Just over a week ago I released a big karmic, beautiful, hard, exhausting chapter. On the lunar new year I let go of one version of me and a dream once dreamt. This was a huge decision to make on my own and after making the decision to let it go the universe didn’t just so kindly sweep it away, no I sat in the void for 4 months of contracts, unknowns, and a frigid winter. I knew the last thing I wanted to do was live off grid at that home through winter and with the way contracts did and didn’t play out - that’s just what was in store for me. To be with the last thing I wanted to do. To be stretched and strengthened, to death doula every facet of that chapter. To risk aloneness and what comes with that, to ask for help beyond my comfort zone of asking. To be devoted to the fire and still sit in discomfort as the winter temps drop below zero. It was an initiation in my capacity to tend something so fully, to my emotional bandwidth and sacrifice to responsibility.
What that land ended up holding and catapulting in my life was beyond what I had imagined when deciding to purchase it. Instead it held the unraveling of a relationship and path I once gripped tightly to. It held the actualization of what my heart desires, how I want to co create, the comforts I wish to have. All through the path of trial and error which I seem to choose in this life. In that choosing I have found over and over an embodied knowing in which that sometimes exhausting path makes to all worth it.
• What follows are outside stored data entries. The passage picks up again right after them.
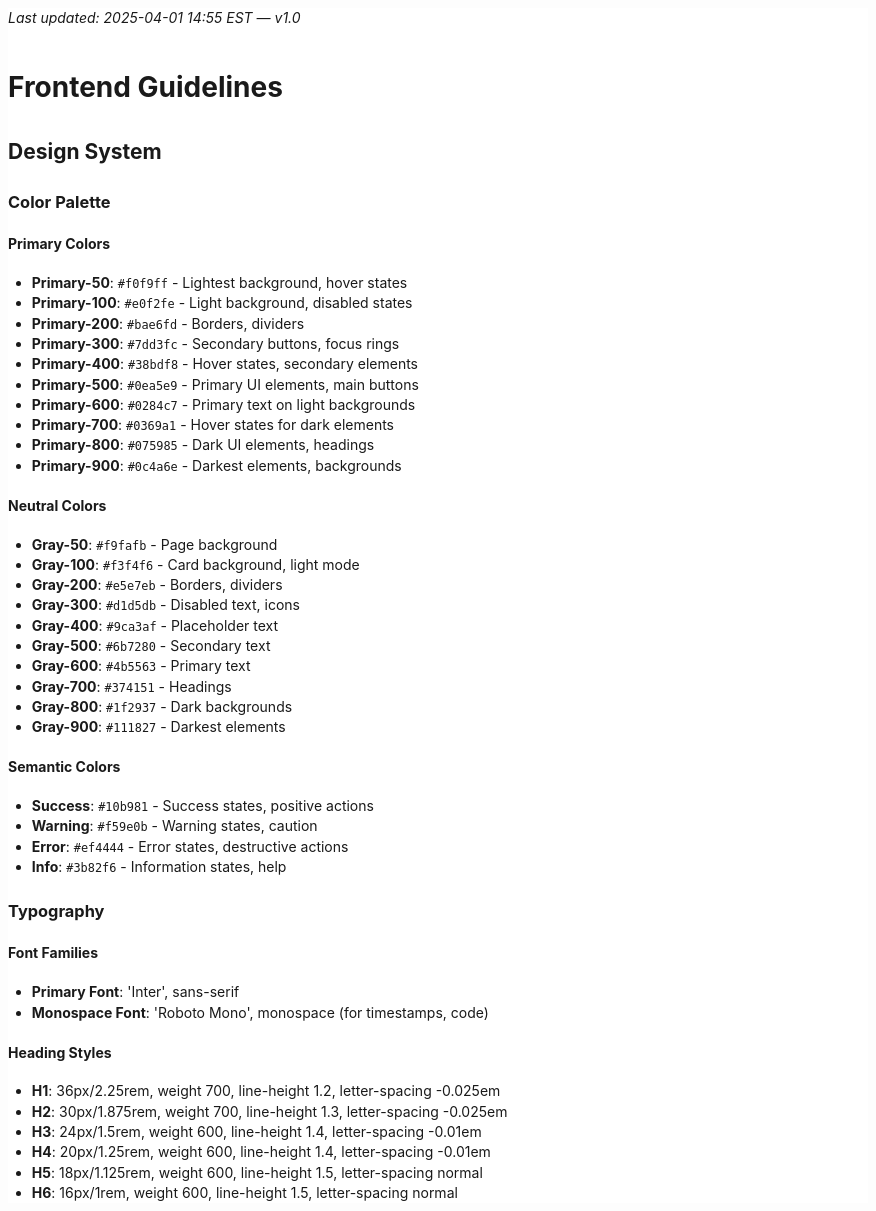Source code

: _Last updated: 2025-04-01 14:55 EST — v1.0_

# Frontend Guidelines

## Design System

### Color Palette

#### Primary Colors
- **Primary-50**: `#f0f9ff` - Lightest background, hover states
- **Primary-100**: `#e0f2fe` - Light background, disabled states
- **Primary-200**: `#bae6fd` - Borders, dividers
- **Primary-300**: `#7dd3fc` - Secondary buttons, focus rings
- **Primary-400**: `#38bdf8` - Hover states, secondary elements
- **Primary-500**: `#0ea5e9` - Primary UI elements, main buttons
- **Primary-600**: `#0284c7` - Primary text on light backgrounds
- **Primary-700**: `#0369a1` - Hover states for dark elements
- **Primary-800**: `#075985` - Dark UI elements, headings
- **Primary-900**: `#0c4a6e` - Darkest elements, backgrounds

#### Neutral Colors
- **Gray-50**: `#f9fafb` - Page background
- **Gray-100**: `#f3f4f6` - Card background, light mode
- **Gray-200**: `#e5e7eb` - Borders, dividers
- **Gray-300**: `#d1d5db` - Disabled text, icons
- **Gray-400**: `#9ca3af` - Placeholder text
- **Gray-500**: `#6b7280` - Secondary text
- **Gray-600**: `#4b5563` - Primary text
- **Gray-700**: `#374151` - Headings
- **Gray-800**: `#1f2937` - Dark backgrounds
- **Gray-900**: `#111827` - Darkest elements

#### Semantic Colors
- **Success**: `#10b981` - Success states, positive actions
- **Warning**: `#f59e0b` - Warning states, caution
- **Error**: `#ef4444` - Error states, destructive actions
- **Info**: `#3b82f6` - Information states, help

### Typography

#### Font Families
- **Primary Font**: 'Inter', sans-serif
- **Monospace Font**: 'Roboto Mono', monospace (for timestamps, code)

#### Heading Styles
- **H1**: 36px/2.25rem, weight 700, line-height 1.2, letter-spacing -0.025em
- **H2**: 30px/1.875rem, weight 700, line-height 1.3, letter-spacing -0.025em
- **H3**: 24px/1.5rem, weight 600, line-height 1.4, letter-spacing -0.01em
- **H4**: 20px/1.25rem, weight 600, line-height 1.4, letter-spacing -0.01em
- **H5**: 18px/1.125rem, weight 600, line-height 1.5, letter-spacing normal
- **H6**: 16px/1rem, weight 600, line-height 1.5, letter-spacing normal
I write this today from my next chapter, still a cabin witch, tucked on the edge of the forest, warmed by the fire. So much looks the same and yet absolutely everything is different. I feel my energy returning and the stream of creativity that was once tangled in hardship detangle. There’s so much more I could and may say but for now this is where I land, matched with the cycle of seasons, coming back to life after a good season of death.